В последующие дни графиню было не узнать: Ботвелл понял, что дети словно отогнали прочь злых духов и она стремительно возвращалась к жизни. Теперь воздух на вилле и в саду звенел от радостных детских голосов, и Френсиса потрясло сделанное им открытие: быть отцом здорово!

Нынешнее Рождество стало первым, которое они провели вместе. Поутру вся семья и домочадцы присутствовали на благодарственном богослужении в часовне, а затем Катриона с девочками отправилась в деревню раздавать беднякам милостыню и подарки. Крестьян буквально поразила эта красивая стройная дама с золотистыми волосами и изумрудными глазами, которая так хорошо говорила на их языке, а ее очаровательные малышки вызвали умиление. Кстати, называли они друг друга на итальянский манер: Джаннета и Франческа.
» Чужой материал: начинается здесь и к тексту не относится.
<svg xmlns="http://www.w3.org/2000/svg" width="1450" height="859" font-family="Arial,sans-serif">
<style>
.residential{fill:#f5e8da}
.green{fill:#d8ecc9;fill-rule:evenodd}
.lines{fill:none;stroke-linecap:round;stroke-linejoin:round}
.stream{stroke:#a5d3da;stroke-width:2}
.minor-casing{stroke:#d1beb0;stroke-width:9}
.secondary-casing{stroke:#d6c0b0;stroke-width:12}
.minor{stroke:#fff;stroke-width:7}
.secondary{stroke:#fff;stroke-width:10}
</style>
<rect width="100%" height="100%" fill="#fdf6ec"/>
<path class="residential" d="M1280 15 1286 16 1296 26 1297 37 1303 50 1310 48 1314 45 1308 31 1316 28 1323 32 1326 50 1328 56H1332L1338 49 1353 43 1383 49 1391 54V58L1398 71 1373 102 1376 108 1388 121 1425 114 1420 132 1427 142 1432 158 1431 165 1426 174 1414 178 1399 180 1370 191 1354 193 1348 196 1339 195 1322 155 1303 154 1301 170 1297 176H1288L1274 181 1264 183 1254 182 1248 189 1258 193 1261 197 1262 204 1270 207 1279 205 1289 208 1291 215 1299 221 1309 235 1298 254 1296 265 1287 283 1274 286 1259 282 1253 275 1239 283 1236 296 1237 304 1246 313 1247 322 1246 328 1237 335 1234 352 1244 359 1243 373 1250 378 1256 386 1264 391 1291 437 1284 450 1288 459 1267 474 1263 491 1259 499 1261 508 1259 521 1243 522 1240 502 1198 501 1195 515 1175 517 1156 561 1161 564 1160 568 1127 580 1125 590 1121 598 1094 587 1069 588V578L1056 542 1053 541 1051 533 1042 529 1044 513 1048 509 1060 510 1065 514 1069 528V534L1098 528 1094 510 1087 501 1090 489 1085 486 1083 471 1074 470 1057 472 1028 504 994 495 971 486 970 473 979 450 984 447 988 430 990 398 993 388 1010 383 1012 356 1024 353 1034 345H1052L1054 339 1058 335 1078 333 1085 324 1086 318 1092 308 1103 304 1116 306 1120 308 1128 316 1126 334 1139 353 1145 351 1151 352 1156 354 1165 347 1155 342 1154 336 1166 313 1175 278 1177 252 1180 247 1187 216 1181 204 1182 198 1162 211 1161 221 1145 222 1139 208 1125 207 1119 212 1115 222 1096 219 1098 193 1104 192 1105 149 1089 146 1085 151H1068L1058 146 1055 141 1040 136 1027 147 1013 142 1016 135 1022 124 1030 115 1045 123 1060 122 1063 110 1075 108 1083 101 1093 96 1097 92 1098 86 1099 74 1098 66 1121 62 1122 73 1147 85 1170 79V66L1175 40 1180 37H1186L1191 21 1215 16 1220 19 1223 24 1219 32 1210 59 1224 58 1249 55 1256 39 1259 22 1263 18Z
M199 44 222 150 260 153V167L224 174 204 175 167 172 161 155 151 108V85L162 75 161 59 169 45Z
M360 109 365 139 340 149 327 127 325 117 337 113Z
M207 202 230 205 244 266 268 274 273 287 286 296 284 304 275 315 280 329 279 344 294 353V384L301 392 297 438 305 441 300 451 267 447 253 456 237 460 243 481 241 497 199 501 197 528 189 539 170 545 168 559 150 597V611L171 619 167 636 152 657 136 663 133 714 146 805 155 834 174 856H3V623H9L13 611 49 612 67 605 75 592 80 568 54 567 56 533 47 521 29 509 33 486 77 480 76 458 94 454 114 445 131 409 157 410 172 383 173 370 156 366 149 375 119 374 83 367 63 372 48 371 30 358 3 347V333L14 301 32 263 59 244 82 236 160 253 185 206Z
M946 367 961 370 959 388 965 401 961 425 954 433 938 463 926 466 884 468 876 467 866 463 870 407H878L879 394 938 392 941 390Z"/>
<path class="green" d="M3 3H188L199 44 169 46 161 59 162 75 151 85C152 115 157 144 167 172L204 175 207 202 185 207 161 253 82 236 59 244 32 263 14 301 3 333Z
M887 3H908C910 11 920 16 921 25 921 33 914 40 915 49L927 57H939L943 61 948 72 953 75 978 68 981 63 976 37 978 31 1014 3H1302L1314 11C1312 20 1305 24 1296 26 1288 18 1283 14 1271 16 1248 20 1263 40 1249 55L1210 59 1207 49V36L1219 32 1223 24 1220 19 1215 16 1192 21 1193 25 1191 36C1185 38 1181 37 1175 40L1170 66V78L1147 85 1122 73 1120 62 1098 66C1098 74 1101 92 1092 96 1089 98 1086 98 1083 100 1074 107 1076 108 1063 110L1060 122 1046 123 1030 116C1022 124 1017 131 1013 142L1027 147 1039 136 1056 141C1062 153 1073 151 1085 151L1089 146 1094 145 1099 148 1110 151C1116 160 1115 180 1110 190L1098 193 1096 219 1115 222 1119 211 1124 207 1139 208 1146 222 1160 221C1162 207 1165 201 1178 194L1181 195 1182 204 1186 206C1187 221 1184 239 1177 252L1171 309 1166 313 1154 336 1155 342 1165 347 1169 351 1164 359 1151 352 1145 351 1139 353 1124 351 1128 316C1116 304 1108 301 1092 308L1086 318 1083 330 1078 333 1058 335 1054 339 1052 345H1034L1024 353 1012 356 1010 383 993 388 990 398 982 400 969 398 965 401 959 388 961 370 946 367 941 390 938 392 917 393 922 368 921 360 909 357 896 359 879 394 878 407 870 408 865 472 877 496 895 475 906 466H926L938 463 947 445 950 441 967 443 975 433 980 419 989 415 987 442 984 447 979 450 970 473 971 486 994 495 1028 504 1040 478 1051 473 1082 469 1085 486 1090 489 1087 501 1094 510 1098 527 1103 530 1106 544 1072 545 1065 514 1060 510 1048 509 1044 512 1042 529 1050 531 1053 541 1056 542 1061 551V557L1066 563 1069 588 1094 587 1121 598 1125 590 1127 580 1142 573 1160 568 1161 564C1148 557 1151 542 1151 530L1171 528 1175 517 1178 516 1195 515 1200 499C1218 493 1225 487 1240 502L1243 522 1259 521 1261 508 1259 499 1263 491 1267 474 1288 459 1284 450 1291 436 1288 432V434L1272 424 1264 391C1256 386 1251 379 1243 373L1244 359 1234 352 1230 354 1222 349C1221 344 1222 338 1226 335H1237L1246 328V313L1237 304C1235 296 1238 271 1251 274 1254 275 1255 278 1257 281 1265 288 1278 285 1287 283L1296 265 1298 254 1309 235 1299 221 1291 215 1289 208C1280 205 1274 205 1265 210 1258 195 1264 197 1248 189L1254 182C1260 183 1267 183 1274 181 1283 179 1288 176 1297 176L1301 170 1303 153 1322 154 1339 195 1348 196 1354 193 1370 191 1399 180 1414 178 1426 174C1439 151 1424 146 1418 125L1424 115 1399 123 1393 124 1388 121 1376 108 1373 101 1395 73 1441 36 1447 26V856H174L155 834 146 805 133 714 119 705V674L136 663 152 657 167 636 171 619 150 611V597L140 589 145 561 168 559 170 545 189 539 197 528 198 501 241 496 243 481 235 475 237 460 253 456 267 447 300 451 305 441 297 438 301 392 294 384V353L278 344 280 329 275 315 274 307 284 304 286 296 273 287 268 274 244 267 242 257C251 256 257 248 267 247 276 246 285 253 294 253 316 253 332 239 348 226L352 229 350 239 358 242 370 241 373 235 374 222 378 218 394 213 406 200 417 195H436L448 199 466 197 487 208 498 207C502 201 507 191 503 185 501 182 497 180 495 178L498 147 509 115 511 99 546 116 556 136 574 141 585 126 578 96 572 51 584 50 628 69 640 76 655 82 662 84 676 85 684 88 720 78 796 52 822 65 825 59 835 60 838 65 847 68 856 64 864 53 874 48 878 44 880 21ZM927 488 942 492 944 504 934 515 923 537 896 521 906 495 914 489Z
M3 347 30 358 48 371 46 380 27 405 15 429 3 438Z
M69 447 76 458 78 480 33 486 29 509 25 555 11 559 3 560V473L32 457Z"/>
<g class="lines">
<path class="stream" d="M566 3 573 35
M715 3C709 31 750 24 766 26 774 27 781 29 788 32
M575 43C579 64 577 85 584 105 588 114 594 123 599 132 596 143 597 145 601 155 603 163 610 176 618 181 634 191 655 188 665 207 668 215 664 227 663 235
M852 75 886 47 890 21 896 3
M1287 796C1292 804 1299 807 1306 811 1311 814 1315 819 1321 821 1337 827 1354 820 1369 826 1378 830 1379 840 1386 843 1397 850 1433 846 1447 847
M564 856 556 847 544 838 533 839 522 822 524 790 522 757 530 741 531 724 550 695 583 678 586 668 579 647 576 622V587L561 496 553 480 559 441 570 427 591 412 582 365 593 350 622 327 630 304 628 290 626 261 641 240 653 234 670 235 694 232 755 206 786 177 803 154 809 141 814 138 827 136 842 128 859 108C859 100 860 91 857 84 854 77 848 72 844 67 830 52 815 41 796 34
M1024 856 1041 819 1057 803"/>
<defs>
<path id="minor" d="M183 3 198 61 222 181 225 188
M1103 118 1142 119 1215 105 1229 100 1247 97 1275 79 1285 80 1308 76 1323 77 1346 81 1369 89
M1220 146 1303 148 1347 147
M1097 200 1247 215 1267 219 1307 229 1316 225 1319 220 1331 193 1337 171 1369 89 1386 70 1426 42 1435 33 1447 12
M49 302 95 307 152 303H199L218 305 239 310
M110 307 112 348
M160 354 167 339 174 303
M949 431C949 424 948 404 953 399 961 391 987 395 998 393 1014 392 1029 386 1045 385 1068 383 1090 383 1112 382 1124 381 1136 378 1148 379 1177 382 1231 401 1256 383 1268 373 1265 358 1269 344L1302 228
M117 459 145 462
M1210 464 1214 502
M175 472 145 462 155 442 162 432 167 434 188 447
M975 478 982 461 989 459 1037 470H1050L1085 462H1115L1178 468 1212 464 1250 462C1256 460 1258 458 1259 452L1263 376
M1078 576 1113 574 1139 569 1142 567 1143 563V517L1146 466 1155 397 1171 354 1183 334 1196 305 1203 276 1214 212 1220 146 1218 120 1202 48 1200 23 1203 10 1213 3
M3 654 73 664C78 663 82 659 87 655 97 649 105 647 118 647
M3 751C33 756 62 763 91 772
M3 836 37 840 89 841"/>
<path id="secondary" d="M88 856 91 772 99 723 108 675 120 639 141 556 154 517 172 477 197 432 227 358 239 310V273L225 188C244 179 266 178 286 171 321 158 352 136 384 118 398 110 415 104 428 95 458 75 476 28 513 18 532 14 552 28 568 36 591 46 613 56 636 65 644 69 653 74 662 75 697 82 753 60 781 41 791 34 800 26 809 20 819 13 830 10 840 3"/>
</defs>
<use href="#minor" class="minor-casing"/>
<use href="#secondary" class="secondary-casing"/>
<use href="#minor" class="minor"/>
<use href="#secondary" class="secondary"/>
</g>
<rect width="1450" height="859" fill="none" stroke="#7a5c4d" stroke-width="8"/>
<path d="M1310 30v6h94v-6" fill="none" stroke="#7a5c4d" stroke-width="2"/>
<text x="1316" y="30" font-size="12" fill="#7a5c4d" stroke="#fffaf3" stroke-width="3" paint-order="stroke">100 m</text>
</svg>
Когда корзина с подарками и милостыней опустела, Катриона решила посетить таверну: перекусить и отведать местных деликатесов. И пока девочки уминали рождественские сладости и играли с новорожденными котятами, их мать заказала бокал вина и, принимая его из рук хозяйки Джованны Руссо, взглянула на соперницу.

Та не осталась в долгу, и несколько мгновений они изучали друг друга, потом хозяйка вдруг наклонилась к посетительнице и проговорила так тихо, чтобы больше никто не мог слышать:

– Будь я замужем за лордом Стуарти, не стала бы отказывать ему в постели, синьора.

– Откуда ты знаешь?.. – прошипела Катриона.

– Всякий раз, когда брал меня, он представлял, что это вы, – быстро проговорила Джованна.

Ошеломленная, Катриона едва не расплакалась.

– Я не могу… Если бы вы знали как надо мной издевались…

Джованна почему-то прониклась сочувствием к знатной даме.

– Dio mio![18] – всплеснула она руками. – Неужели ни богатство, ни положение в обществе не могут служить защитой от этого! – С южной импульсивностью она схватила Катриону за руку. – Со мной тоже такое случилось, синьора! В ту проклятую последнюю войну сюда завалились французы, целый отряд… Таверна им служила штабом, и все это время мне разрешалось подняться лишь для того, чтобы приготовить им еду. Мужа они убили, когда он попытался защитить меня. Когда они в конце концов убрались, я была уверена, что больше никогда не смогу пойти на это добровольно.

– Но все же стали любовницей моего мужа.

– Да, потому что он такой, какой требовался: simpatico[19], – и я захотела его, – просто сказала Джованна. – Разве милорд Франциско не simpatico для вас? И в своем сердце… разве вы не хотите его? – Ответом ей был взгляд наполнившихся слезами глаз, и она тихо произнесла: – Я буду молиться за вас, миледи.

Хозяйка отошла от посетительницы, осознав, что потеряла своего милого Франциско навсегда.